**What is needed**
Lines holding the string "HoleType" in the listing below are to be copied.
--------------------
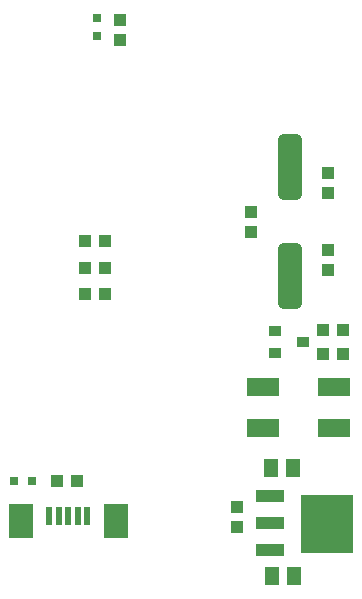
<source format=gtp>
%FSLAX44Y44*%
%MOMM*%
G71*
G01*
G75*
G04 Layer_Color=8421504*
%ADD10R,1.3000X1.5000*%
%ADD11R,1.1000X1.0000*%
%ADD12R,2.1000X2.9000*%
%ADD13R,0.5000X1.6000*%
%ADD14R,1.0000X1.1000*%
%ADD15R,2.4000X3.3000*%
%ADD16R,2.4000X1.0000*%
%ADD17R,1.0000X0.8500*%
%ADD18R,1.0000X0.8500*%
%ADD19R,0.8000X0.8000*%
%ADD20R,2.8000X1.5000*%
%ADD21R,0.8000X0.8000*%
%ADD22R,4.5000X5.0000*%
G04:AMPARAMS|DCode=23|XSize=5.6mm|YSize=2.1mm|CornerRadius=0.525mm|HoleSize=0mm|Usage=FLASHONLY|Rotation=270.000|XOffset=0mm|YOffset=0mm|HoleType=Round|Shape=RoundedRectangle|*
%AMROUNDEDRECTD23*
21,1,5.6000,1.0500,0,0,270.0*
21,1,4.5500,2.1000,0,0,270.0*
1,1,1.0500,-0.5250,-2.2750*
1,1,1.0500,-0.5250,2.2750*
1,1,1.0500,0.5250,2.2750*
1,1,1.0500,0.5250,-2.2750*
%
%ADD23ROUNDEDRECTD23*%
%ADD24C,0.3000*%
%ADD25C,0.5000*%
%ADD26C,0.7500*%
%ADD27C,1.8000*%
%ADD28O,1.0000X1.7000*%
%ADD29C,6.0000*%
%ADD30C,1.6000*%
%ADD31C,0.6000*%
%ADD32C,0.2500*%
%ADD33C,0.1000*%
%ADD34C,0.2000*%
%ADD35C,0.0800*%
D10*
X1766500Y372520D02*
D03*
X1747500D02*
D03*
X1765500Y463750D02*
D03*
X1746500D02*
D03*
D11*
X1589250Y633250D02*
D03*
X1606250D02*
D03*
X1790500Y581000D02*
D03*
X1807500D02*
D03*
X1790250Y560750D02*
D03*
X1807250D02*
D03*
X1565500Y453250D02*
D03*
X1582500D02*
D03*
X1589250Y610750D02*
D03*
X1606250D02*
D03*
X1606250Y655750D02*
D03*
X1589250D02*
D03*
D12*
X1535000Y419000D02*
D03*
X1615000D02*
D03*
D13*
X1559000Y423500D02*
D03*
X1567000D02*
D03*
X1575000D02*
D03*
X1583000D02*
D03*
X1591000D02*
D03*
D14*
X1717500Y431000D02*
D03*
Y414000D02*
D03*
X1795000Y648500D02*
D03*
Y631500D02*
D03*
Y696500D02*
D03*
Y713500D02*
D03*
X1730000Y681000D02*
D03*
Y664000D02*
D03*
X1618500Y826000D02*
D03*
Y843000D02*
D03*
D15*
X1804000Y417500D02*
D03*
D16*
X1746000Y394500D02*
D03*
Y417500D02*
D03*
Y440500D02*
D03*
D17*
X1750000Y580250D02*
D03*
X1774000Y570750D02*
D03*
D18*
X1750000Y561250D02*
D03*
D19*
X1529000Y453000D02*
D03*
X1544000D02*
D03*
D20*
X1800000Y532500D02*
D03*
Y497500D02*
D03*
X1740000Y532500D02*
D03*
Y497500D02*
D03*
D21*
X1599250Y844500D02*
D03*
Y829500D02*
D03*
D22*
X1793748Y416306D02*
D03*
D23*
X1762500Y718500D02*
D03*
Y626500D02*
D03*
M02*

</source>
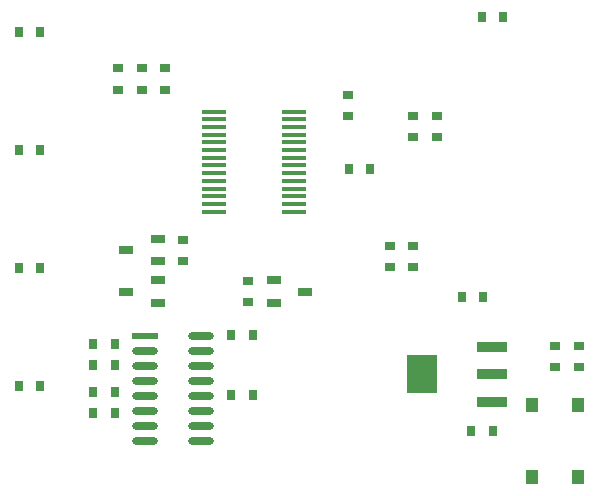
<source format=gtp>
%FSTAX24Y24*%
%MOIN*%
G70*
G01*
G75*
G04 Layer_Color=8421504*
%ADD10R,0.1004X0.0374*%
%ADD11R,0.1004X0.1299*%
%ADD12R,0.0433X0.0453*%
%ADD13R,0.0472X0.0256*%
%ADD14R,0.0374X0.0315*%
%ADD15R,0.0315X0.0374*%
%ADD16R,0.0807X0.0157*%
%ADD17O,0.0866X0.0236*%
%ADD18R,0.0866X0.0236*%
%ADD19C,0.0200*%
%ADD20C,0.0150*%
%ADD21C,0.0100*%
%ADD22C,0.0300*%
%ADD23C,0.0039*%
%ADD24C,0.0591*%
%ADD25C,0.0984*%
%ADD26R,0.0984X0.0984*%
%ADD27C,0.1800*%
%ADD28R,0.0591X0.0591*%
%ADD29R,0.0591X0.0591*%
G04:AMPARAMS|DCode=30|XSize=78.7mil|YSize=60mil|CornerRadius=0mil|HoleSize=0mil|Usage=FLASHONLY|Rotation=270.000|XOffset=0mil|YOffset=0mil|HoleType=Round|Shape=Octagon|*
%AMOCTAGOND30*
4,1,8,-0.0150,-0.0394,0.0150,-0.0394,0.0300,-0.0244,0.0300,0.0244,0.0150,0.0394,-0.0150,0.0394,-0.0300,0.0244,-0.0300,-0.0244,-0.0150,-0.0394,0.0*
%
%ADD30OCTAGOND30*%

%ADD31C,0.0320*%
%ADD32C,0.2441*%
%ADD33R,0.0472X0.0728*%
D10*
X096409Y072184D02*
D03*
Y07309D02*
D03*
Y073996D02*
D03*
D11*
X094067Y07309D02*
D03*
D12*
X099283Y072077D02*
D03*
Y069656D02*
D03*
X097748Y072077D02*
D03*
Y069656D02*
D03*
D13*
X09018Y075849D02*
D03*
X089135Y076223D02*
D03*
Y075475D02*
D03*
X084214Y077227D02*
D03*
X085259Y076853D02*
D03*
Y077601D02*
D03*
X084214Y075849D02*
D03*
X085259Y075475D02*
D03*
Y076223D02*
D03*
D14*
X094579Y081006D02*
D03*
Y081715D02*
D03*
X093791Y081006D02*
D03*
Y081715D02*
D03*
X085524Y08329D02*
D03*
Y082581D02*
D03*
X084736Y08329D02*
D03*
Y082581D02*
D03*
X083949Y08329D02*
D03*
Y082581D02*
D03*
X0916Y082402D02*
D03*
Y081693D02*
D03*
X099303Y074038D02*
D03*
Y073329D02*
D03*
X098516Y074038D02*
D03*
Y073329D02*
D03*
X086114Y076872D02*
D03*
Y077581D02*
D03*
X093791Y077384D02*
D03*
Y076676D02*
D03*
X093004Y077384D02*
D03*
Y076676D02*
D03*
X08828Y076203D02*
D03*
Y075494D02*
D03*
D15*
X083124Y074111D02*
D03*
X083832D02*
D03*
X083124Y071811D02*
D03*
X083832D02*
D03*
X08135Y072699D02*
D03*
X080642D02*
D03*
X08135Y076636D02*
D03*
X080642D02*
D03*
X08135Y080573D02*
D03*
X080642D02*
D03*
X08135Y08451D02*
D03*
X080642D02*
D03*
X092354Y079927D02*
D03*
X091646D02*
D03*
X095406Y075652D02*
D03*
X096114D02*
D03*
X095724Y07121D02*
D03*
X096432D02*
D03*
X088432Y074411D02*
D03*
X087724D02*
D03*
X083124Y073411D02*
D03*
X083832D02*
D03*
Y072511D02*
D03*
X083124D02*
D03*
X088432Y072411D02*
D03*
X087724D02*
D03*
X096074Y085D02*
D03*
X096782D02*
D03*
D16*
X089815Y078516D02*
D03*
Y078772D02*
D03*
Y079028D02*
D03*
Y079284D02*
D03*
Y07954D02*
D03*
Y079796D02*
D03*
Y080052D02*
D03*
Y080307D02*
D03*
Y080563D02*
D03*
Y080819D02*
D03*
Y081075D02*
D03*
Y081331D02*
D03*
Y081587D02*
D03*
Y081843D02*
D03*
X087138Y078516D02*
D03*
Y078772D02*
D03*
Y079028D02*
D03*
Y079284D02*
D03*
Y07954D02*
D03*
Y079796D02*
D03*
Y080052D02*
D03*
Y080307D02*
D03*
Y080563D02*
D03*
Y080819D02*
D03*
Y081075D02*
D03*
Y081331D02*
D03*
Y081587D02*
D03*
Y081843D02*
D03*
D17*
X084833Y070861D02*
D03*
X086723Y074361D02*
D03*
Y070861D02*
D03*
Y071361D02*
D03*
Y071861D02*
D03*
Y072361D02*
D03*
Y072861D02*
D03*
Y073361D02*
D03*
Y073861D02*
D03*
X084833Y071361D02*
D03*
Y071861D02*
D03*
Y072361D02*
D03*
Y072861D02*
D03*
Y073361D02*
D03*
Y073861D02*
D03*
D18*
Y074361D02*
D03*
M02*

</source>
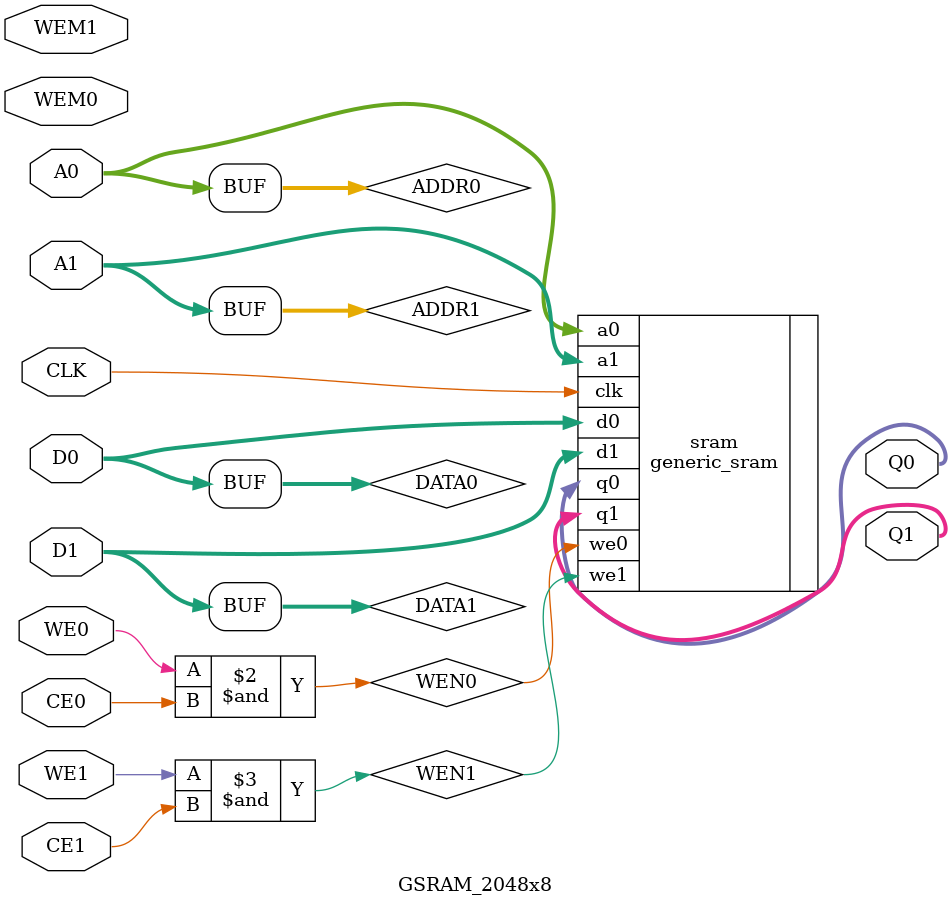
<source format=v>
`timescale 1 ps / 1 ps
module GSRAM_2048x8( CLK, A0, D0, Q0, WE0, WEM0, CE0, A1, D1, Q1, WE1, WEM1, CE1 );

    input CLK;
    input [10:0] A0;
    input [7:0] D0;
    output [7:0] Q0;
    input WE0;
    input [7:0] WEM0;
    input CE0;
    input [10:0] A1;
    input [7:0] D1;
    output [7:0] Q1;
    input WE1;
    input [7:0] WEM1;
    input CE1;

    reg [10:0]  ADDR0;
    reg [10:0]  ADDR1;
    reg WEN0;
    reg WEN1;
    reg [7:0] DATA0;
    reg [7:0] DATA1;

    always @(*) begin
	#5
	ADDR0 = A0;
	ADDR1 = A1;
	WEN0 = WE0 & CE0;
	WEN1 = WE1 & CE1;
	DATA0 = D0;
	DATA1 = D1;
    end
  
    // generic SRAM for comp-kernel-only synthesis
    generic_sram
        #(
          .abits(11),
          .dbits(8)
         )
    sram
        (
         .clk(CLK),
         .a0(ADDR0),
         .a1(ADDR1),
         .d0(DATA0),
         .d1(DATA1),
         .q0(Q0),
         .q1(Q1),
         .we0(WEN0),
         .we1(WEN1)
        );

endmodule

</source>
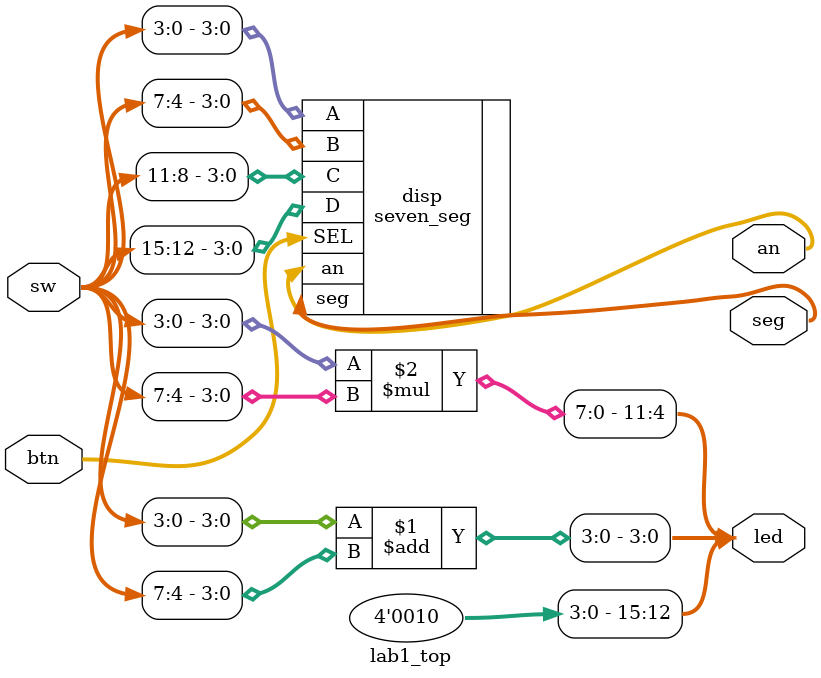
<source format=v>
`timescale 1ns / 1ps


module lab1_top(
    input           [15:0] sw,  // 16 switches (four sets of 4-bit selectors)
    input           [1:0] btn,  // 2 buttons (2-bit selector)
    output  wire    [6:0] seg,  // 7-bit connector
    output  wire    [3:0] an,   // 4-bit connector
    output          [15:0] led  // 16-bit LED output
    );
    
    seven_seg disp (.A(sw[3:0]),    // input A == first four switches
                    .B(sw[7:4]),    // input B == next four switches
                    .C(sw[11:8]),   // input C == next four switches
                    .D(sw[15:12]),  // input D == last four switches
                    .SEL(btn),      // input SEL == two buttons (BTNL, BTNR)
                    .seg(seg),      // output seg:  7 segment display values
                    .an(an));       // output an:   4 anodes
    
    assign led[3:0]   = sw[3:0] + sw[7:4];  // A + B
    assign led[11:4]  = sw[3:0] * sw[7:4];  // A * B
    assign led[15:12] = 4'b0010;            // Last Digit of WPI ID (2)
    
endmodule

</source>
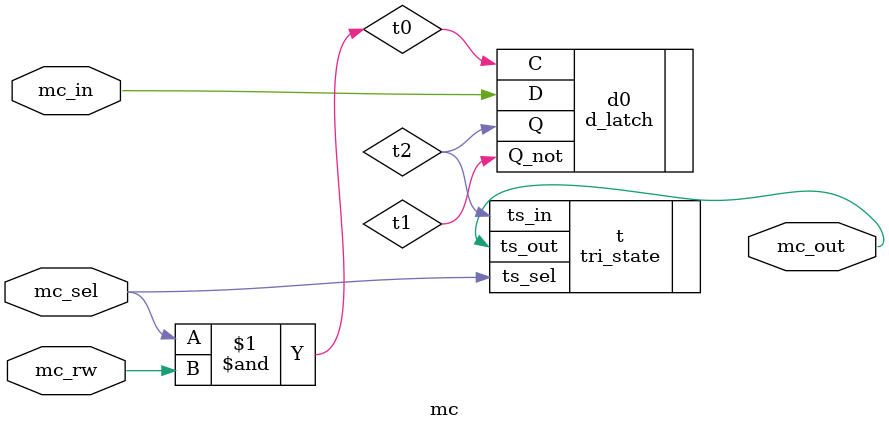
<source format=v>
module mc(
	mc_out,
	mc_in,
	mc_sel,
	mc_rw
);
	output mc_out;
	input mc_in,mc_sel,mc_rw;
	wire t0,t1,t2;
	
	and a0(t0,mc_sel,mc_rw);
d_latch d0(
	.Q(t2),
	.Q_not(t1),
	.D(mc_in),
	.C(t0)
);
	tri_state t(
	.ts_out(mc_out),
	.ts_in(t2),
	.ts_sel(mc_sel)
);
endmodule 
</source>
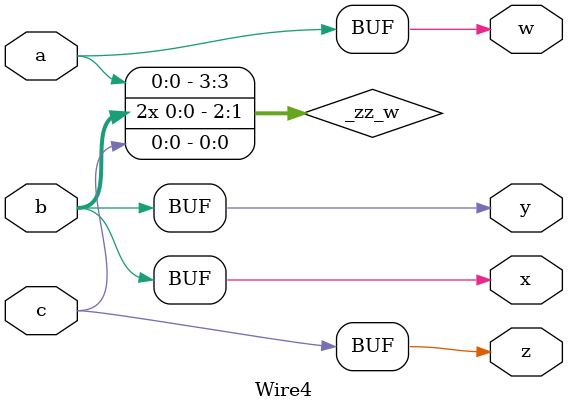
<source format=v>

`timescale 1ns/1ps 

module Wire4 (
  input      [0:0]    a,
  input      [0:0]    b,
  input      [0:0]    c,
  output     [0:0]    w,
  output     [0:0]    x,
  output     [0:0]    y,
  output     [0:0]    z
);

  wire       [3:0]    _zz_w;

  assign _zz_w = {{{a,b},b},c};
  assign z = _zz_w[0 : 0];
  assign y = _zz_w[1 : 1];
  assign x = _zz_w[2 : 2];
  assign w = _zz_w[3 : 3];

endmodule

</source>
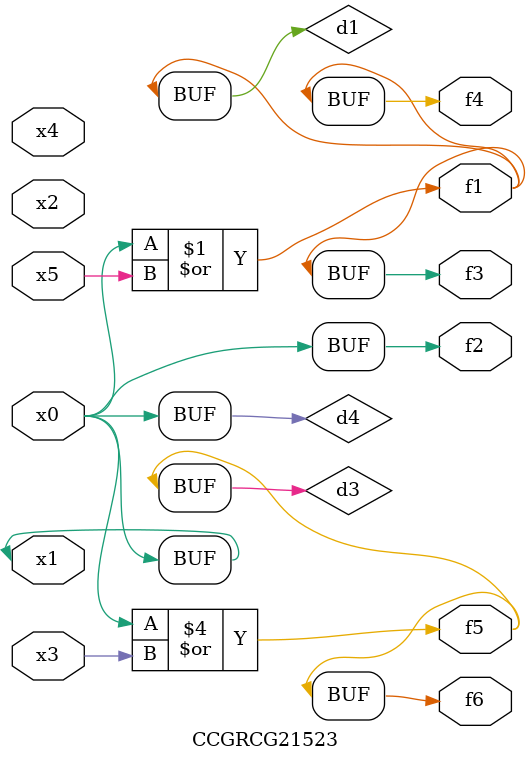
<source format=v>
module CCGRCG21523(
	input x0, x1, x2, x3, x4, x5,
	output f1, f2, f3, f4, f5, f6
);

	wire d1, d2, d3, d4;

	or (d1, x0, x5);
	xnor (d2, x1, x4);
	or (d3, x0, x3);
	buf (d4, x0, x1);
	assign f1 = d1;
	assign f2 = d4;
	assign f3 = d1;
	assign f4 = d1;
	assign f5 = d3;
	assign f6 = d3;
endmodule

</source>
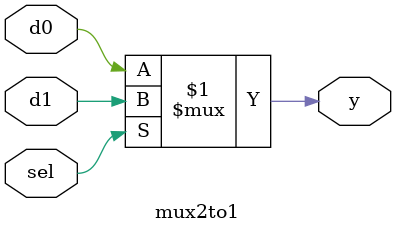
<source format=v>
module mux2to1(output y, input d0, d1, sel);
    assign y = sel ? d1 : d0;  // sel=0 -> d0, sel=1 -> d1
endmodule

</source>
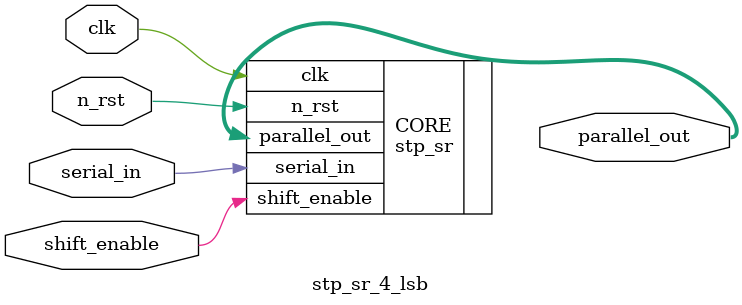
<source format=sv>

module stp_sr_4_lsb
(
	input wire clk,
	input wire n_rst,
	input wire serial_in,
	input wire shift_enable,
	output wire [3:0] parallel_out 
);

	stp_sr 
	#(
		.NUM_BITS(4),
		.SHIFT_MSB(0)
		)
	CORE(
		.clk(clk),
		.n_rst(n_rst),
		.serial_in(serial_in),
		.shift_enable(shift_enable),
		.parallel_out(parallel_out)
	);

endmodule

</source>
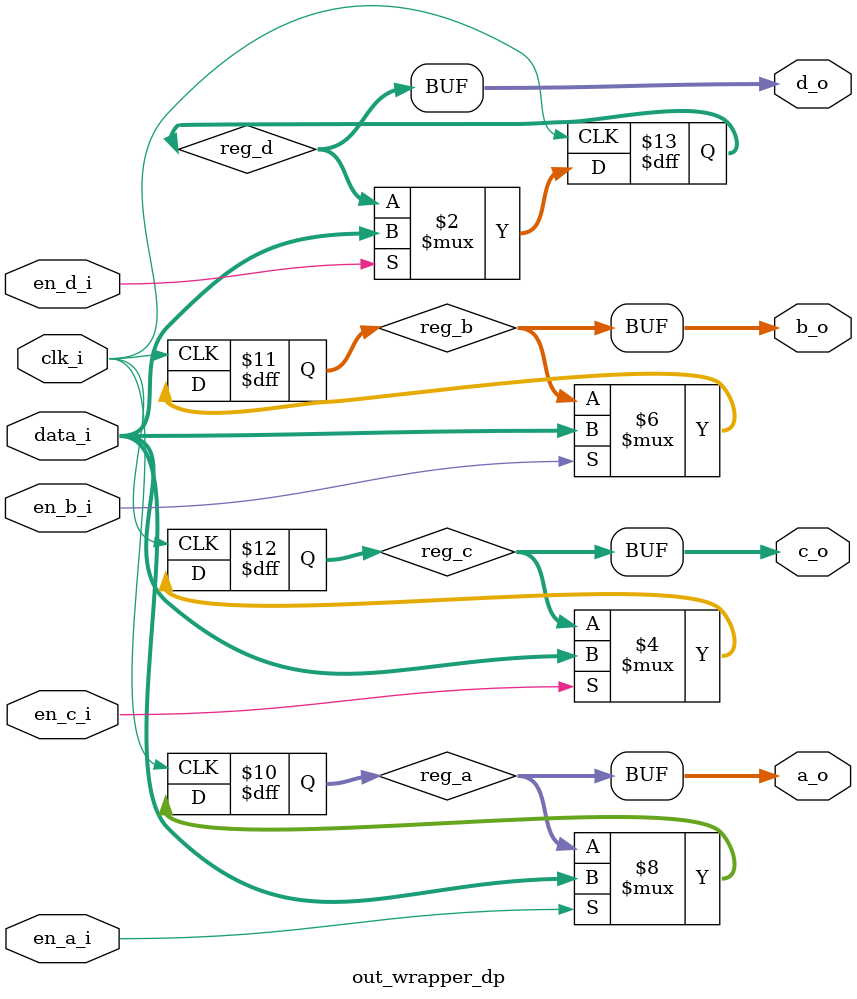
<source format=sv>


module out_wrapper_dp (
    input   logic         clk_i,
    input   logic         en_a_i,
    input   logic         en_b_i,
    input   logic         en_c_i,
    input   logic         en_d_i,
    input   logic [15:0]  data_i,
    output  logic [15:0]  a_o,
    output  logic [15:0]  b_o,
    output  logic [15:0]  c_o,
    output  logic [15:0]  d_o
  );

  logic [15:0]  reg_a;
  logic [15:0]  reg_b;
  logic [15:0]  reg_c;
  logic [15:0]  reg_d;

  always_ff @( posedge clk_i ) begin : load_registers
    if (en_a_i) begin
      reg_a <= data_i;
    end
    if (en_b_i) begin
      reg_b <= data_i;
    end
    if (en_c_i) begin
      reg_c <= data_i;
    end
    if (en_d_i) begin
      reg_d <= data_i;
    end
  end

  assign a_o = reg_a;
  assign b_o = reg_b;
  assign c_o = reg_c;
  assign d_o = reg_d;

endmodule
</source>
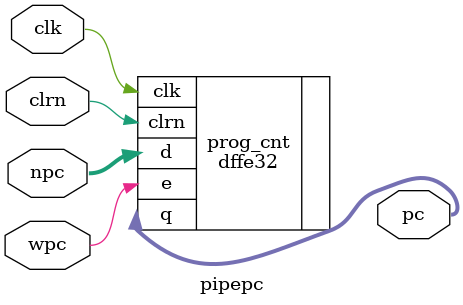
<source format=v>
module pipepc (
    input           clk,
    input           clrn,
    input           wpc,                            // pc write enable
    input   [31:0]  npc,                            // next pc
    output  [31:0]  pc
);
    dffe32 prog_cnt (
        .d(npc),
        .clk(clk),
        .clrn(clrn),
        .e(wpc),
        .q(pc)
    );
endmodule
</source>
--------------------
**Output of the exercise**
G04:AMPARAMS|DCode=23|XSize=5.6mm|YSize=2.1mm|CornerRadius=0.525mm|HoleSize=0mm|Usage=FLASHONLY|Rotation=270.000|XOffset=0mm|YOffset=0mm|HoleType=Round|Shape=RoundedRectangle|*
G04:AMPARAMS|DCode=30|XSize=78.7mil|YSize=60mil|CornerRadius=0mil|HoleSize=0mil|Usage=FLASHONLY|Rotation=270.000|XOffset=0mil|YOffset=0mil|HoleType=Round|Shape=Octagon|*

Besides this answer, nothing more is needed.